--- PASSAGE FOR REVIEW Enclosed Below ---

There is a spy in your network
New cyber-risks and new challenges for cyber-security
New cyber-risks and new challenges for cyber-security
Cyber threats represent the new frontier of data analysis prone to foster high-risk activities ranging from private monitoring and surveillance to effective web-driven criminal activities.
The 14 billion dollar budget that the USA has allocated for cyber-security purposes, could only give us a hint of the magnitude of concerns that cyber-threats pose to individuals and nation-states alike.
So, what are the main risks associated with the rise of the network-society? According to the American news channel CNBC, there are roughly a dozen important cyber threats that need to be highlighted: the hacking of cloud computing, of the ‘clouds’ that allow us to store data without occupying physical space, demands particular attention. Cloud hacking seems indeed to be particularly significant considering the fast-growing usage of the ‘cloud-space’ both by private users and companies to store sensible information (cloud revenues have more than double over the last five years). Infrastructural attacks on service-providers, such as telecommunications and logistics companies are also central in understanding cyber-threats. Passwords, warn the experts, are no longer viable means of providing security. Even some medical devices seem to be risk prone. According to the analysts, a cyber-criminal could acquire valuable data by gaining access to administrative privileges that only the programmers of the given software or hospital managers should be entitled to have. The aim: monetize.
Regarding the private sphere, there seems to be widespread knowledge regarding phishing (the attempt to gain sensitive information through electronic communication), the diffusion of malwares (also known as malicious software) and the so-called crypto-walls, designed to paralyse computer devices as to obtain a sum of money in exchange of their removal. However, the majority of risks are associated with telephony: to smartphones and old-generation mobile phones alike, half of which – only in the United States – do not present any anti cyber-threats security measures.
The same could be said about automobiles, connected more than ever to the network for GPS and connectivity purposes. A hacker could gain access to the network of a given vehicle to modify and manipulate its functions. Even if it sounds as a remote possibility, British Telecom’s head of Consumer Innovation, Andy Rowland, has warned CNBC that a viral “infection” could be originated by manipulating a function of a vehicle in order to incorporate in it a malware that might not be detected, even by the producing company itself. In the worst-case scenario, many vehicles could then be infected by a singular source. Possible cyber-threats also concern credit cards: some companies have developed a system that memorises data on an integrated circuit rather than on a magnetic stripe. In this way, they have prevented thefts to use stolen credit cards, but have simultaneously exposed their owner to a new genre of cyber-threats.

--- End of Enclosed PASSAGE FOR REVIEW ---
--- SOURCE DATA Enclosed Below ---

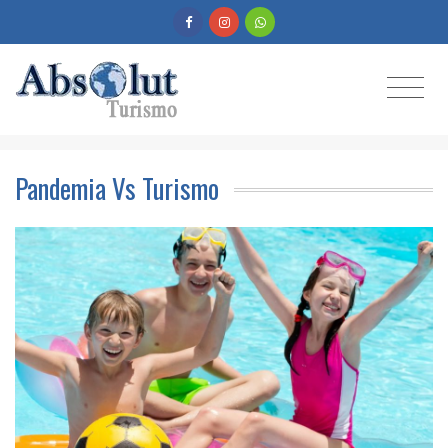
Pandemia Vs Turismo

--- End of Enclosed SOURCE DATA ---
--- SOURCE DATA Enclosed Below ---

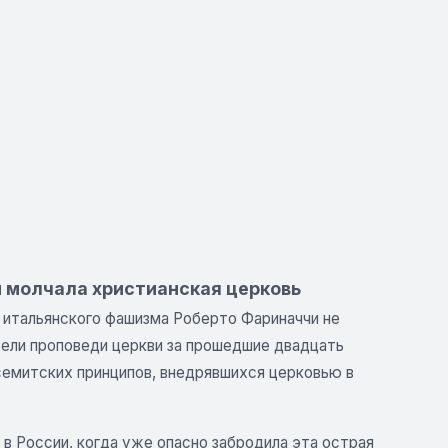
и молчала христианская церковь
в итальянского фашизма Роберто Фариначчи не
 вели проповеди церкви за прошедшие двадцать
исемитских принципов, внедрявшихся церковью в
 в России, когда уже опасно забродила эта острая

--- End of Enclosed SOURCE DATA ---
--- SOURCE DATA Enclosed Below ---

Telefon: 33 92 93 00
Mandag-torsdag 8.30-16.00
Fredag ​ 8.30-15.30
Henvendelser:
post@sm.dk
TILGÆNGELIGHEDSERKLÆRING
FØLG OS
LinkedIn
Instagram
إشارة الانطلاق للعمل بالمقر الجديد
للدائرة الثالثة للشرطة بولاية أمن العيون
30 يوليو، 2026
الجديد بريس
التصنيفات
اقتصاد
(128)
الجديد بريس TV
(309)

--- End of Enclosed SOURCE DATA ---

### ASSIGNED TASK A
For the article on cyber threats, decide whether each statement agrees with it: (i) the USA has set aside a 20 billion dollar budget for cyber-security; (ii) experts consider passwords no longer a viable means of providing security; (iii) the majority of risks in the private sphere are tied to telephony. Answer yes or no for each, quoting the words of the article that decide it.
### ASSIGNED TASK B
Print the part of the article on cyber threats starting with "The 14 billion" and going on through "and nation-states alike.".
The items play no part in this work.

### ANSWER BOX A
(i) No: "The 14 billion dollar budget that the USA has allocated for cyber-security purposes"
(ii) Yes: "Passwords, warn the experts, are no longer viable means of providing security."
(iii) Yes: "However, the majority of risks are associated with telephony"

### ANSWER BOX B
The 14 billion dollar budget that the USA has allocated for cyber-security purposes, could only give us a hint of the magnitude of concerns that cyber-threats pose to individuals and nation-states alike.